_WHAT TO DO_
• 1. According to the transcript on over-reliance on tech, what skills do job posts for marketers now ask for that one speaker finds surprising?
• 2. Please list every timestamp that appears in the transcript on over-reliance on tech.
• 3. Carry on the transcript on over-reliance on tech from its final line.

_READING TEXT_
══════

The Pitfalls of Over-Reliance on Tech

00:18:47
Speaker
try not to be annoying. That's a new technique. I agree with you and I think part of the problem is that marketers have probably
00:18:56
Speaker
lean too heavily into technology and tools to get them to do their dirty work. Drip marketing, for example, we're all victims of trying to pound away at people's inboxes, so eventually they'll capitulate. You leave a website, you know, an offer for a newsletter or a discount. They're using technology to try to engage, but that's the wrong approach. I mean, if you really know your customers, then you'll figure out the better ways to engage with them rather than using hacks or cheats. And I think you're on the right track there. Definitely on the right track.
00:19:26
Speaker
Yeah, I agree. I think marketing has really been taken over by tech. I see this in job posts for marketers now, some of the coding skills they want. I'm like, you're asking for a marketer, right? I'm not an IT person. I'm like, am I out of touch? Have I learned something? But yeah, I think
00:19:46
Speaker
Tech should be a tool that helps amplify your message. It should not be a tool that helps you avoid having to do the work. It's not just a set and forget thing that now we can just, we'll make money. So if you use tech correctly, it's great, but if you don't, you're gonna lose out on a lot of insights and you won't even know why people aren't buying from you or why they're running from you.

══════

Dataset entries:
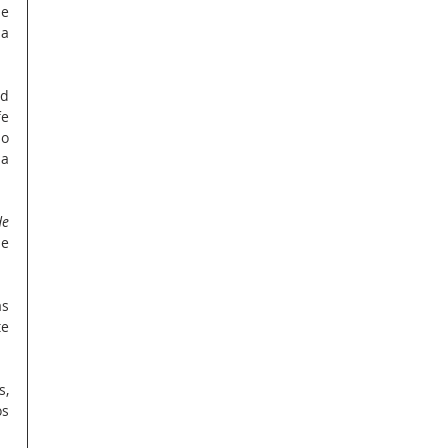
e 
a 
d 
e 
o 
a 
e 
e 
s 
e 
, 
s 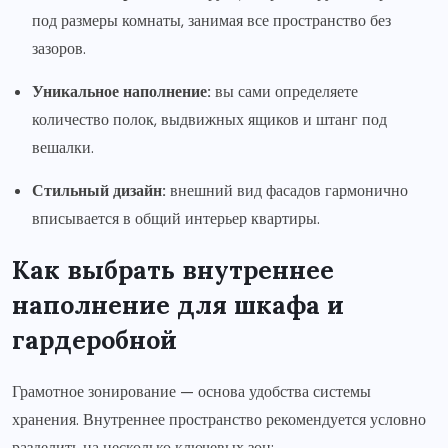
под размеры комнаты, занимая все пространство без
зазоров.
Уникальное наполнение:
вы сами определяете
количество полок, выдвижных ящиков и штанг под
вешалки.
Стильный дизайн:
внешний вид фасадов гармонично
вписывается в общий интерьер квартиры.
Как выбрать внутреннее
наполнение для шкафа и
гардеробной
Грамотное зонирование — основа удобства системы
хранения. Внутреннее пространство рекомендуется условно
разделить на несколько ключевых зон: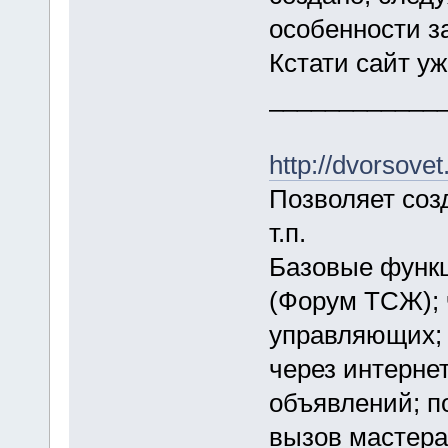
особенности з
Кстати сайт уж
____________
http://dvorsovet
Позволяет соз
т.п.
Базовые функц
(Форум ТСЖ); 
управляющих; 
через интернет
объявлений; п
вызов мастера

══════

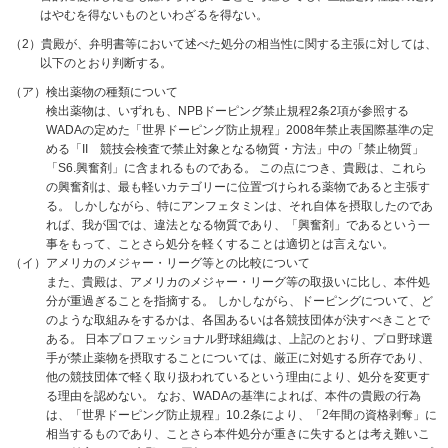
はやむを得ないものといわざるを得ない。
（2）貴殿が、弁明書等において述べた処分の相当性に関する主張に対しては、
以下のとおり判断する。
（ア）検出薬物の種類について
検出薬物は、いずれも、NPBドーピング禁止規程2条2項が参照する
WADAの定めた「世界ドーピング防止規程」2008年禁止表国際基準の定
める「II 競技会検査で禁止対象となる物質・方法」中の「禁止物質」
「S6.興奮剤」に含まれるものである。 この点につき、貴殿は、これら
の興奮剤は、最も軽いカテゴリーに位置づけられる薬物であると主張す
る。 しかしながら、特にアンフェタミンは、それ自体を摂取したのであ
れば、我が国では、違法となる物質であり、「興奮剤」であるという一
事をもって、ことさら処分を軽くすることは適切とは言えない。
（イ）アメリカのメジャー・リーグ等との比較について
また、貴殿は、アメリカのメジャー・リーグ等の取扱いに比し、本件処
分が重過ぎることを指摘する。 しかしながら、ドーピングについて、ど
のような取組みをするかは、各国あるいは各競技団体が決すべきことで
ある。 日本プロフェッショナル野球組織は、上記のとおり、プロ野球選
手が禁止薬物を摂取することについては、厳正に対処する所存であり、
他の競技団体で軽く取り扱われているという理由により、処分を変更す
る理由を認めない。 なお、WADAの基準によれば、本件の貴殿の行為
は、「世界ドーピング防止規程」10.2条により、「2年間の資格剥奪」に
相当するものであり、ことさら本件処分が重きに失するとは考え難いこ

══════

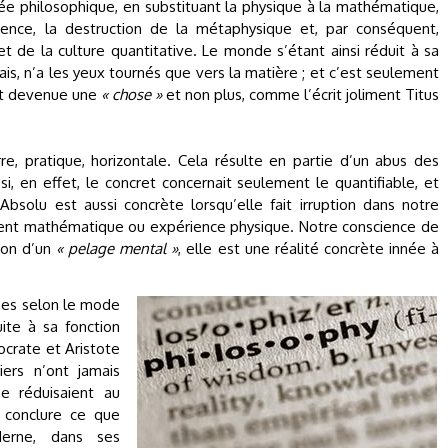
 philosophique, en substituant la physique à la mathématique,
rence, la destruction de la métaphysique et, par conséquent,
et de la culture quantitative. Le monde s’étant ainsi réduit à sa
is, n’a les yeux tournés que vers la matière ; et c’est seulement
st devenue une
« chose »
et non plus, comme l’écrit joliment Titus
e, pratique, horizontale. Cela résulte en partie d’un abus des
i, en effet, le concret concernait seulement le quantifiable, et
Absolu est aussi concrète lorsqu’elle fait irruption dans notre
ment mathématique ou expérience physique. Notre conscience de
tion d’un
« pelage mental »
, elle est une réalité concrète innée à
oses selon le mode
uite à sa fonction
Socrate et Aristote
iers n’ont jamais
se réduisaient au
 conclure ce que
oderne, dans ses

══════

_EXERCISE RESPONSES_
• 1. Coding skills.

• 2. 00:18:47, 00:18:56, 00:19:26, 00:19:46

• 3.
00:20:15
Speaker
Many of the guests on this podcast come from relationships that I've developed on LinkedIn and you're one of them. Mike has

Authenticity on LinkedIn with Mike Burt

00:20:22
Speaker
been an active commenter on my posts and it's interesting to look at people's different approaches to LinkedIn. Some people are super serious. Some people are super engaged. I would say that your approach is a little off beat.
00:20:38
Speaker
it probably reflects your personality and it's a slightly irreverent. I mean, just looking at your, your title, for example, you describe yourself as two times former Google applicant and three time winner of the Mike Burke is awesome award for awesomeness. First, I want to congratulate you for, for your willingness to take a different approach to LinkedIn. And the second, I just want to ask you about the way that you think about LinkedIn and social media for that matter, how it,
00:21:06
Speaker
relates to this overall obsession with personal branding these days? I just want to have fun with it and not take it too seriously. It's social media. I view it the same. I know people say, you know, LinkedIn is not Facebook. It's a business version of Facebook. So like on Facebook, you always see people always, it's a highlight reel, right? So it's their personal highlight reel on Facebook. And that's what I think LinkedIn has become. It's just your business highlight reel.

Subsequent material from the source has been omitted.